▶ _Provided records_:
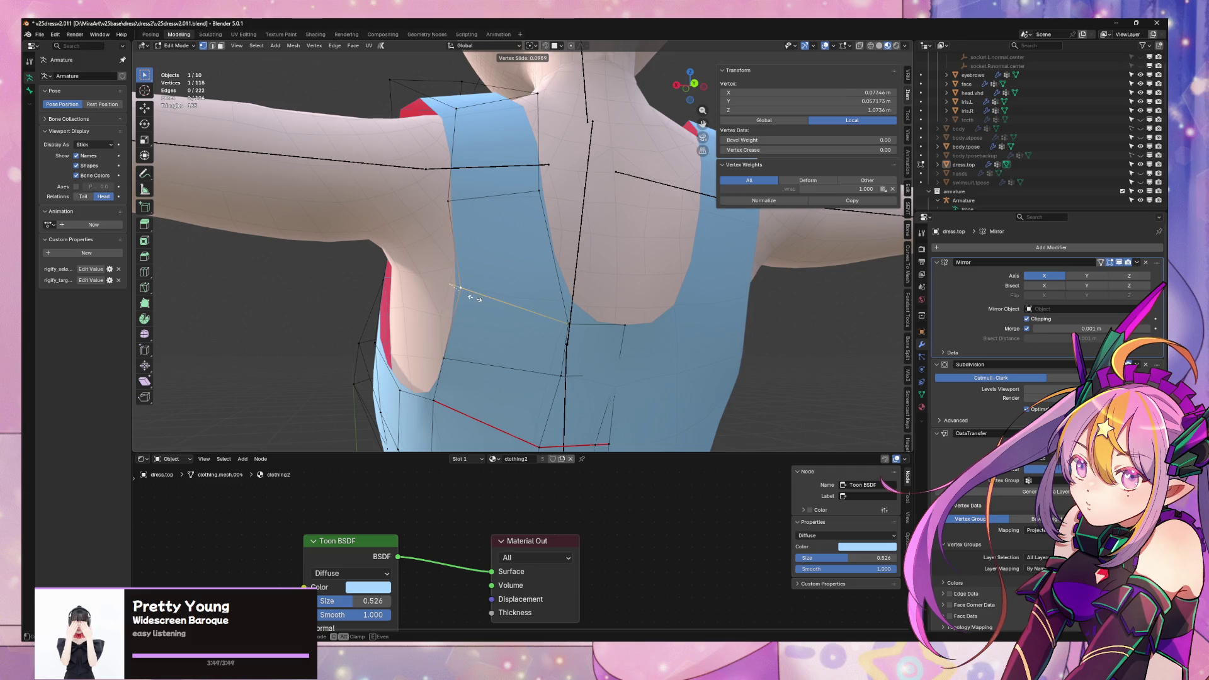
pyautogui.click(459, 289)
pyautogui.click(448, 201)
pyautogui.press('shift+v')
pyautogui.click(463, 198)
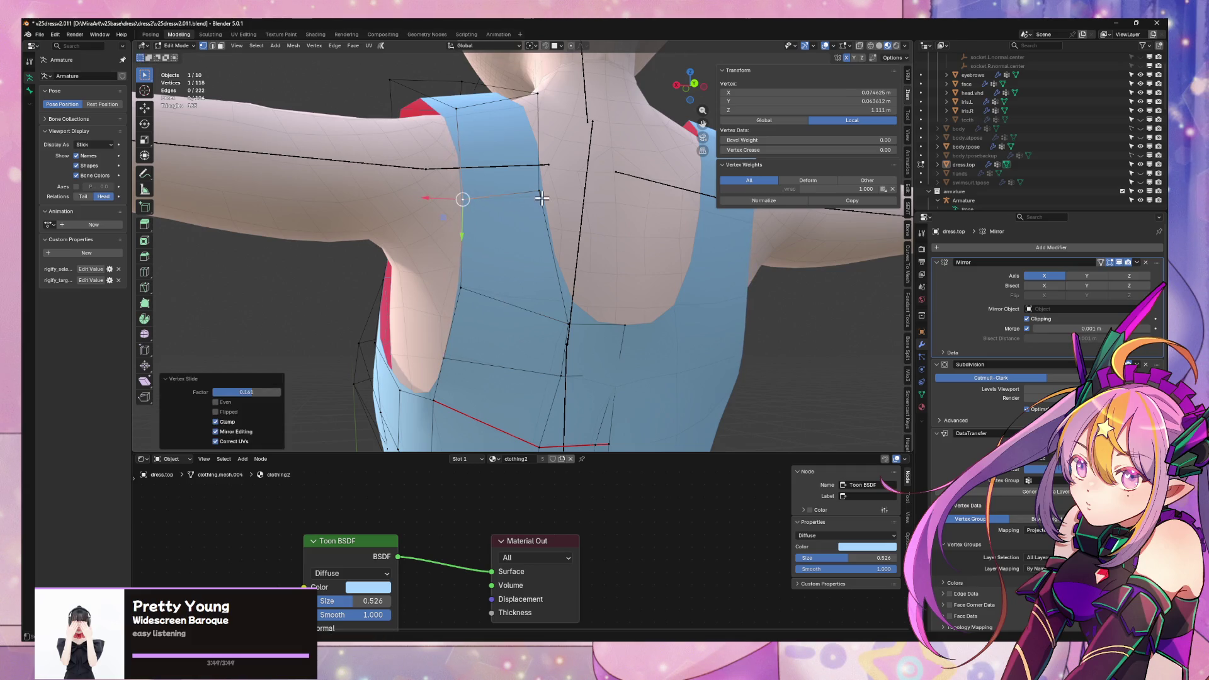
pyautogui.click(539, 190)
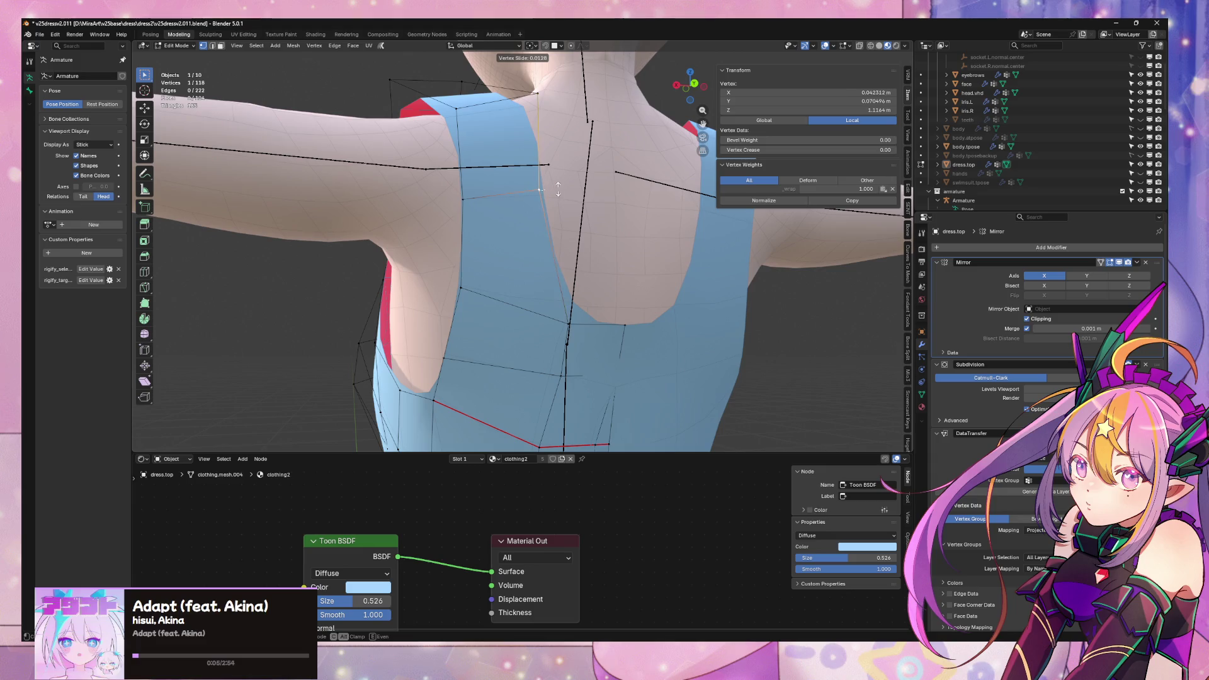
pyautogui.scroll(-2, 538, 189)
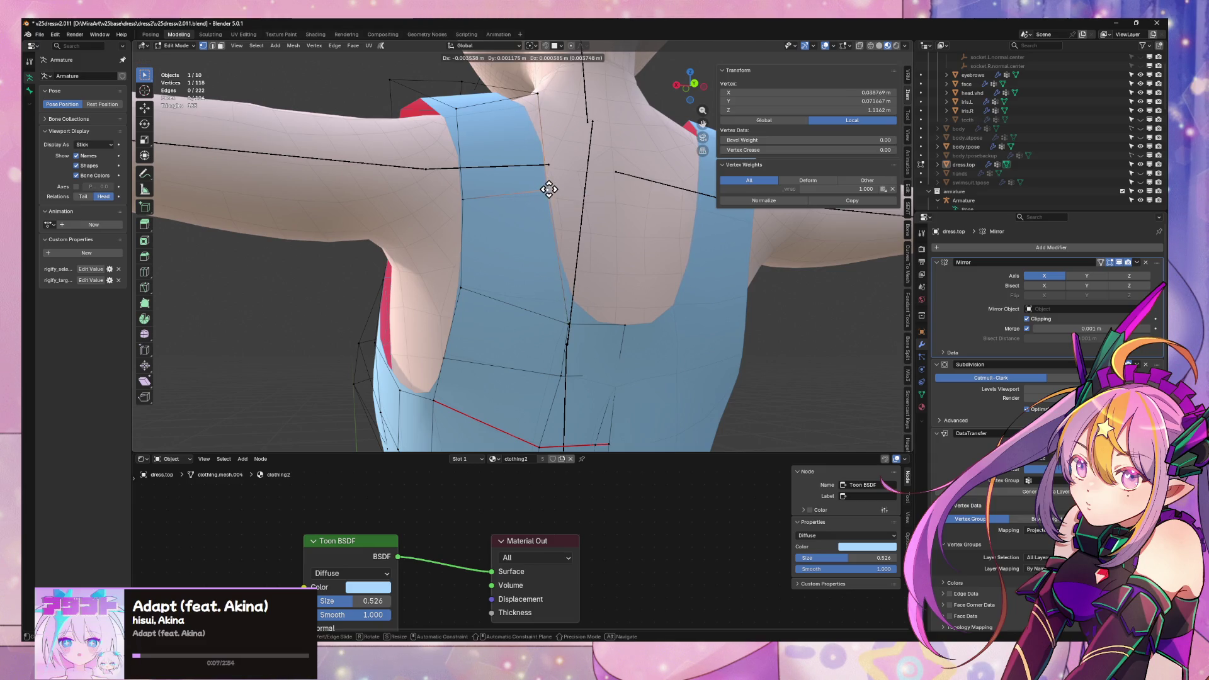
pyautogui.press('Tab')
pyautogui.scroll(-3, 753, 362)
# - Filter the Outliner by the name 'hair' from the front view
pyautogui.press('KP_1')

▶ _Task goal_: All the lines above should be reproduced exactly, and none of the pictures.

▶ _Completed task_:
pyautogui.click(459, 289)
pyautogui.click(448, 201)
pyautogui.press('shift+v')
pyautogui.click(463, 198)
pyautogui.click(539, 190)
pyautogui.scroll(-2, 538, 189)
pyautogui.press('Tab')
pyautogui.scroll(-3, 753, 362)
# - Filter the Outliner by the name 'hair' from the front view
pyautogui.press('KP_1')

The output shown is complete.